▸ **YOUR OBJECTIVE**
Could you write out the listing below exactly as it stands, leaving out the pictures?

▸ **DATASET RECORDS**
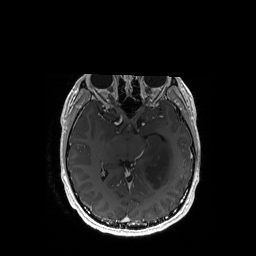
Brain MRI from a brain-tumour surgery series, one axial slice; position 100 of 192 along the scan axis; T1-weighted post-contrast; 1 mm slice thickness; 256 × 256 image matrix, field of view 256 × 256 mm. Case-level facts recorded for this patient, not image findings: histopathology: Astrocytoma; WHO grade: 3; IDH mutation: yes; tumour location: Left Temporal.
Outlined on this slice (manually delineated by an expert):
- tumour: bounding box (x1, y1, x2, y2) in pixels: (145, 144, 172, 189)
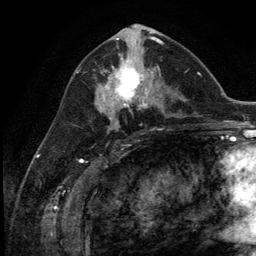
Breast MRI (dynamic contrast-enhanced), one axial slice; position 62 of 134 along the scan axis; cropped to one breast; dynamic contrast-enhanced series, time point 2 of 5 at this slice position (early post-contrast); 3 T; TE 2.8 ms, TR 7.3 ms; 1.2 mm slice thickness; 256 × 256 image matrix, field of view 180 × 180 mm. Female patient.
Structures marked on this image (semi-automatically segmented with operator editing):
- enhancing-tissue mask used for the functional tumour volume (all voxels passing the contrast-enhancement thresholds inside the analysis volume; usually the tumour): box from (x=102, y=54) to (x=154, y=111) px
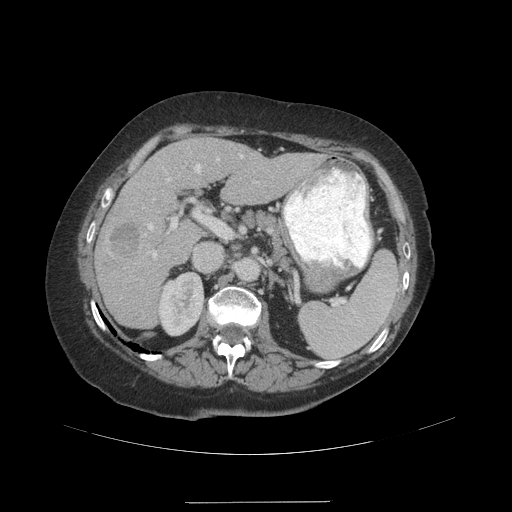
Contrast-enhanced abdominal CT (liver protocol), one axial slice; slice 61 of 99 in the series (ordered by position); reconstruction kernel STANDARD; 140 kVp; soft-tissue window (W 400 / L 40 HU); 2.5 mm slice thickness; 512 × 512 image matrix, field of view 440 × 440 mm. From the clinical record (not read from this slice): diagnosis: hepatocellular carcinoma (patient treated with transarterial chemoembolisation; whether this scan precedes or follows treatment is not stated here); TNM stage (as recorded): Stage-IVA; Child-Pugh class: A; tumour nodularity: multinodular.
Annotated regions visible in this slice (semi-automatic segmentation, software-assisted and operator-edited):
- liver parenchyma outside the tumour (the mass and vessels are separate outlines, so this box may not span the whole liver): bounding box <94,138,323,328> (left, top, right, bottom; pixels)
- mass: <108,223,140,258>
- portal vein: <147,155,243,258>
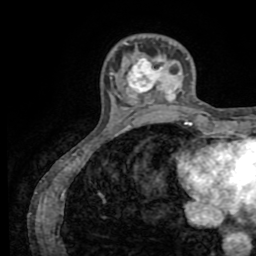
Breast MRI (dynamic contrast-enhanced), one axial slice; position 18 of 72 along the scan axis; cropped to one breast; dynamic contrast-enhanced series, time point 2 of 8 at this slice position (early post-contrast); 1.5 T; TE 3.2 ms, TR 6.5 ms; 2.2 mm slice thickness; 256 × 256 image matrix, field of view 180 × 180 mm. Female patient.
Structures marked on this image (semi-automatically segmented with operator editing):
- enhancing-tissue mask used for the functional tumour volume (all voxels passing the contrast-enhancement thresholds inside the analysis volume; usually the tumour): bounding box (x1, y1, x2, y2) in pixels: (111, 42, 188, 99)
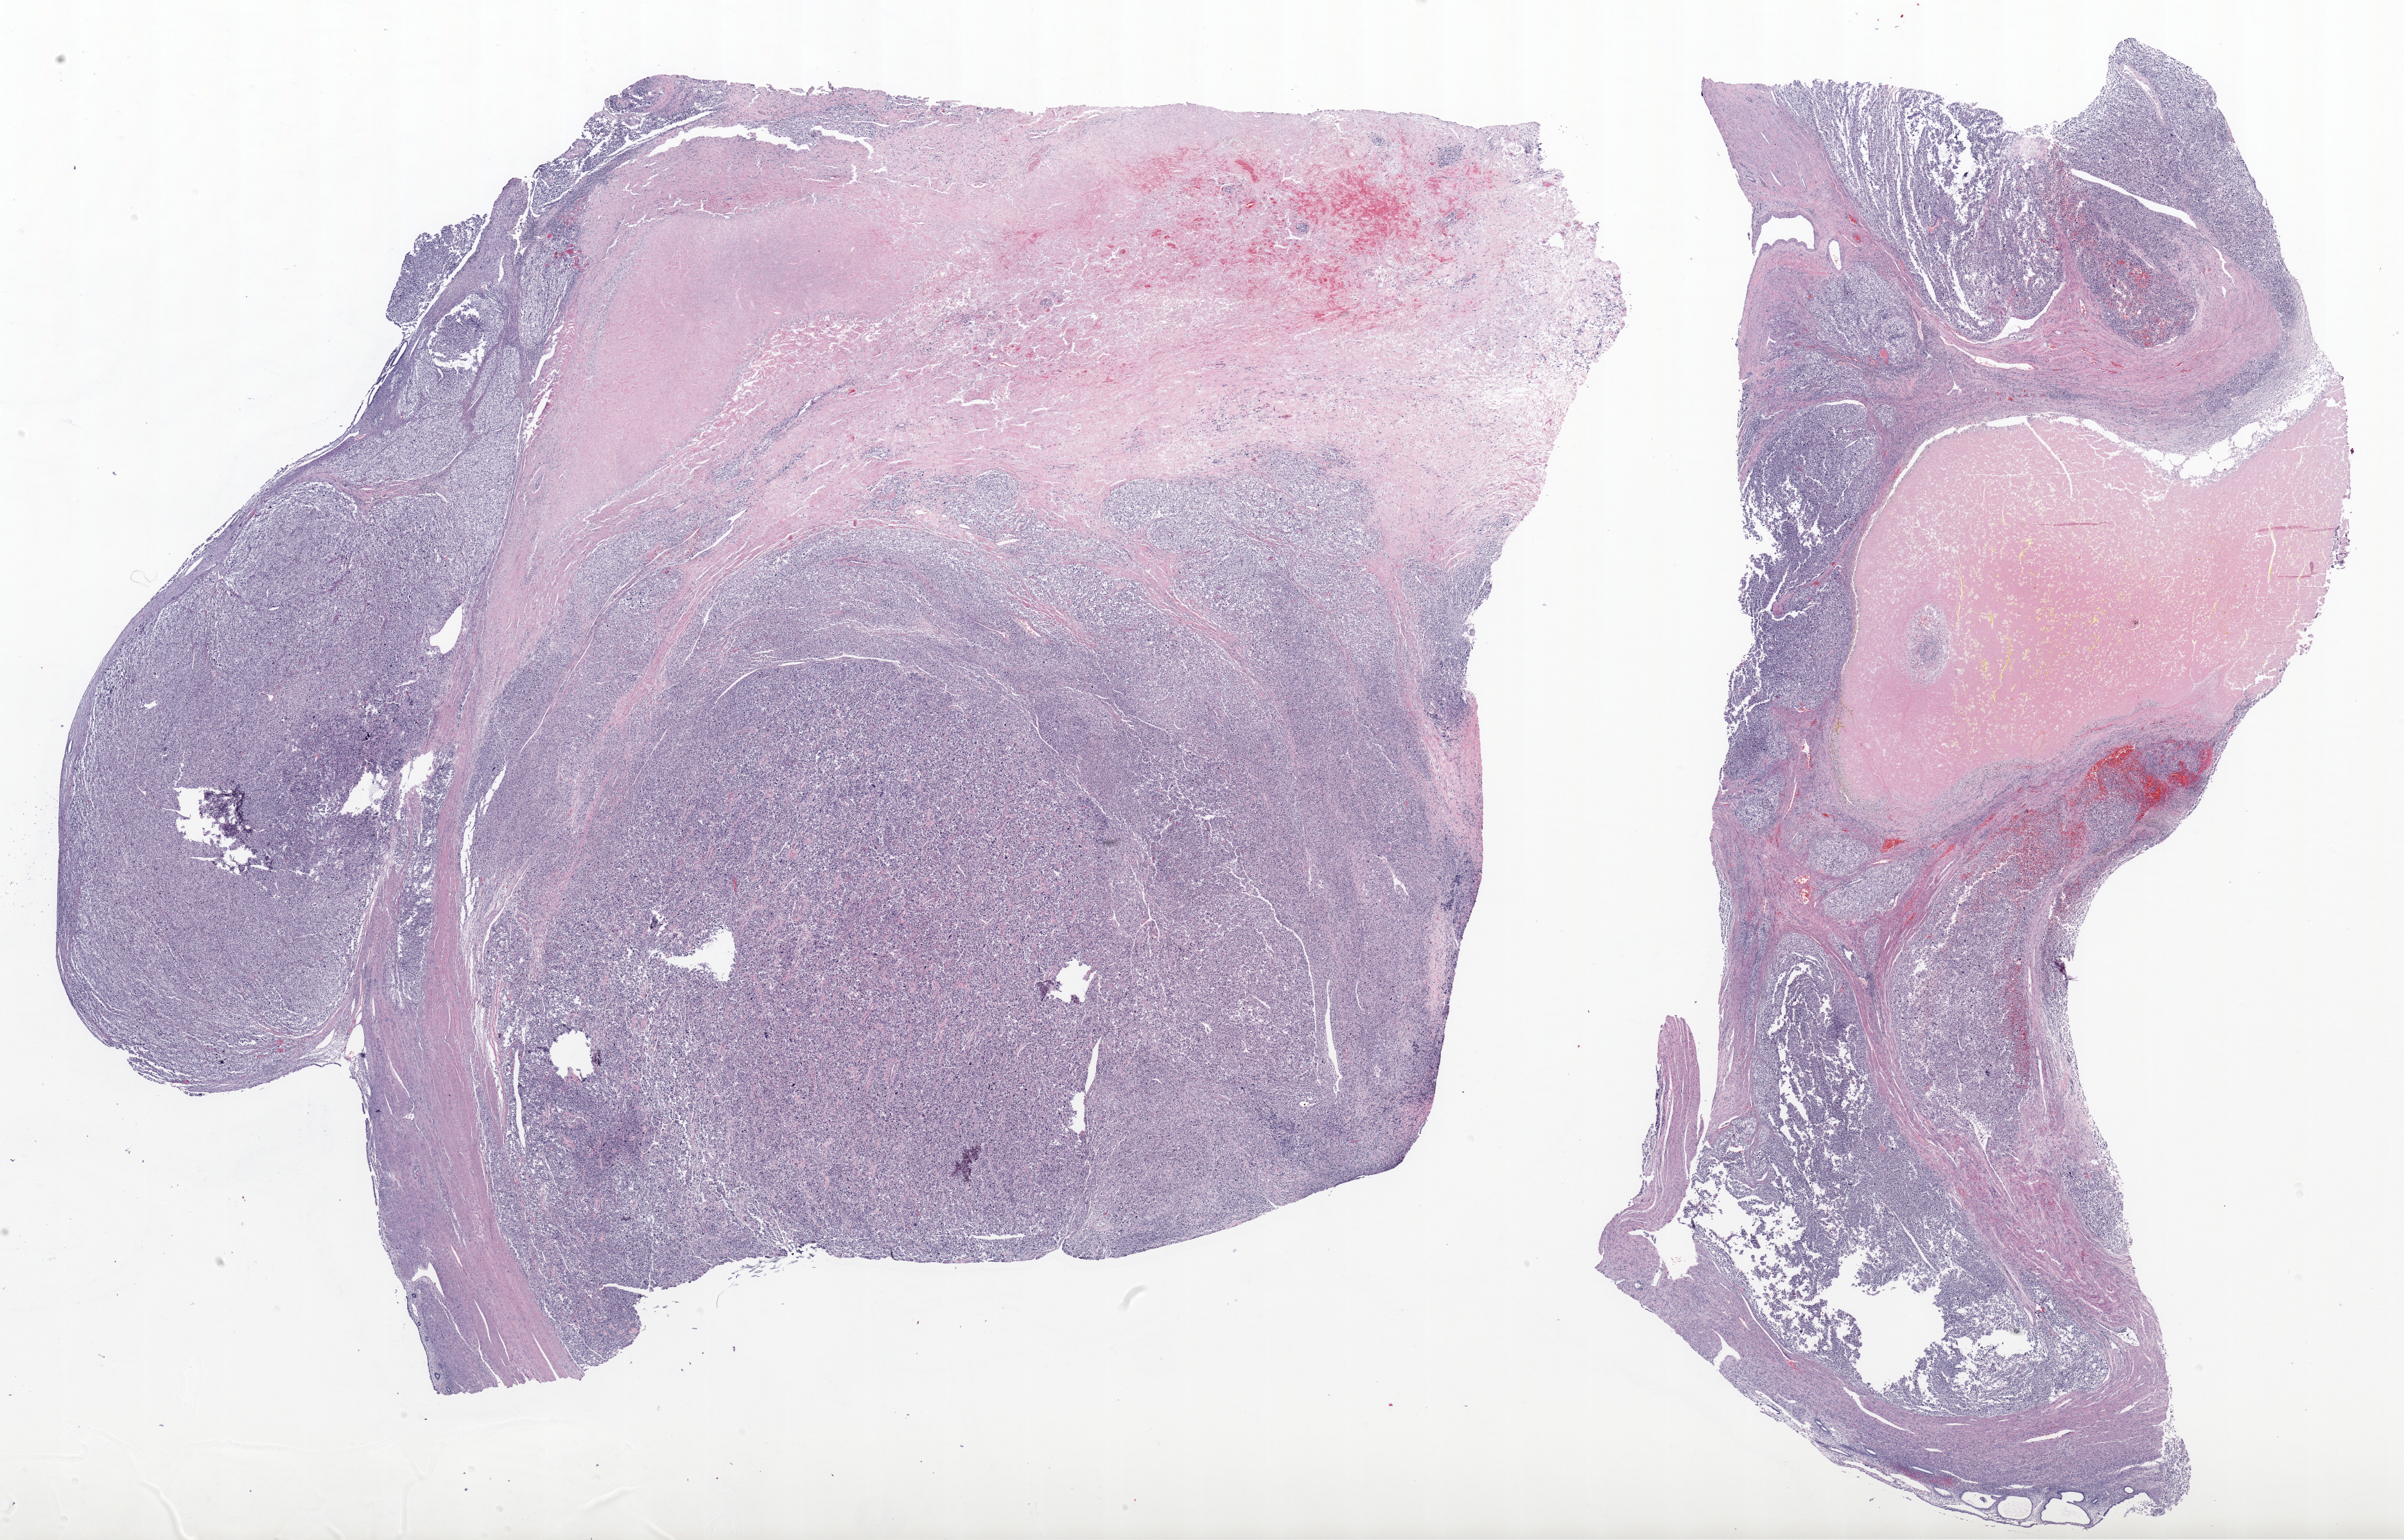
Digitized Hematoxylin and eosin (H&E) stained tissue section (whole slide) — shown as a low-resolution overview of the whole scanned area (about 29.8 x 19.1 mm, slide scanned at 20x), formalin-fixed paraffin-embedded (FFPE) diagnostic section, primary tumour sample from the uterus. Female, age 73 years at initial diagnosis.
Diagnosis: Leiomyosarcoma, NOS.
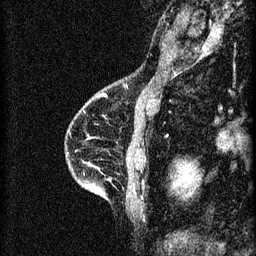
Breast MRI (dynamic contrast-enhanced), one sagittal slice. Position 20 of 60 along the scan axis. 3 images stored at this slice position (order not interpretable as contrast timing). 1.5 T. TE 4.2 ms, TR 8.2 ms. 256 × 256 image matrix. Female patient, age 46 years.
Outlined on this slice (semi-automatically segmented with operator editing):
- analysis volume of interest (the breast-tissue region the enhancement analysis was run in; not a lesion): bounding box (x1, y1, x2, y2) in pixels: (65, 114, 148, 209)
- tumour enhancement mask (voxels above the 70 % enhancement threshold inside the analysis volume of interest): (89, 184, 92, 187)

▸ **ANSWER BOX**
Brain MRI from a brain-tumour surgery series, one axial slice; position 100 of 192 along the scan axis; T1-weighted post-contrast; 1 mm slice thickness; 256 × 256 image matrix, field of view 256 × 256 mm. Case-level facts recorded for this patient, not image findings: histopathology: Astrocytoma; WHO grade: 3; IDH mutation: yes; tumour location: Left Temporal.
Outlined on this slice (manually delineated by an expert):
- tumour: bounding box (x1, y1, x2, y2) in pixels: (145, 144, 172, 189)
Breast MRI (dynamic contrast-enhanced), one axial slice; position 62 of 134 along the scan axis; cropped to one breast; dynamic contrast-enhanced series, time point 2 of 5 at this slice position (early post-contrast); 3 T; TE 2.8 ms, TR 7.3 ms; 1.2 mm slice thickness; 256 × 256 image matrix, field of view 180 × 180 mm. Female patient.
Structures marked on this image (semi-automatically segmented with operator editing):
- enhancing-tissue mask used for the functional tumour volume (all voxels passing the contrast-enhancement thresholds inside the analysis volume; usually the tumour): box from (x=102, y=54) to (x=154, y=111) px
Contrast-enhanced abdominal CT (liver protocol), one axial slice; slice 61 of 99 in the series (ordered by position); reconstruction kernel STANDARD; 140 kVp; soft-tissue window (W 400 / L 40 HU); 2.5 mm slice thickness; 512 × 512 image matrix, field of view 440 × 440 mm. From the clinical record (not read from this slice): diagnosis: hepatocellular carcinoma (patient treated with transarterial chemoembolisation; whether this scan precedes or follows treatment is not stated here); TNM stage (as recorded): Stage-IVA; Child-Pugh class: A; tumour nodularity: multinodular.
Annotated regions visible in this slice (semi-automatic segmentation, software-assisted and operator-edited):
- liver parenchyma outside the tumour (the mass and vessels are separate outlines, so this box may not span the whole liver): bounding box <94,138,323,328> (left, top, right, bottom; pixels)
- mass: <108,223,140,258>
- portal vein: <147,155,243,258>
Breast MRI (dynamic contrast-enhanced), one axial slice; position 18 of 72 along the scan axis; cropped to one breast; dynamic contrast-enhanced series, time point 2 of 8 at this slice position (early post-contrast); 1.5 T; TE 3.2 ms, TR 6.5 ms; 2.2 mm slice thickness; 256 × 256 image matrix, field of view 180 × 180 mm. Female patient.
Structures marked on this image (semi-automatically segmented with operator editing):
- enhancing-tissue mask used for the functional tumour volume (all voxels passing the contrast-enhancement thresholds inside the analysis volume; usually the tumour): bounding box (x1, y1, x2, y2) in pixels: (111, 42, 188, 99)
Digitized Hematoxylin and eosin (H&E) stained tissue section (whole slide) — shown as a low-resolution overview of the whole scanned area (about 29.8 x 19.1 mm, slide scanned at 20x), formalin-fixed paraffin-embedded (FFPE) diagnostic section, primary tumour sample from the uterus. Female, age 73 years at initial diagnosis.
Diagnosis: Leiomyosarcoma, NOS.
Breast MRI (dynamic contrast-enhanced), one sagittal slice. Position 20 of 60 along the scan axis. 3 images stored at this slice position (order not interpretable as contrast timing). 1.5 T. TE 4.2 ms, TR 8.2 ms. 256 × 256 image matrix. Female patient, age 46 years.
Outlined on this slice (semi-automatically segmented with operator editing):
- analysis volume of interest (the breast-tissue region the enhancement analysis was run in; not a lesion): bounding box (x1, y1, x2, y2) in pixels: (65, 114, 148, 209)
- tumour enhancement mask (voxels above the 70 % enhancement threshold inside the analysis volume of interest): (89, 184, 92, 187)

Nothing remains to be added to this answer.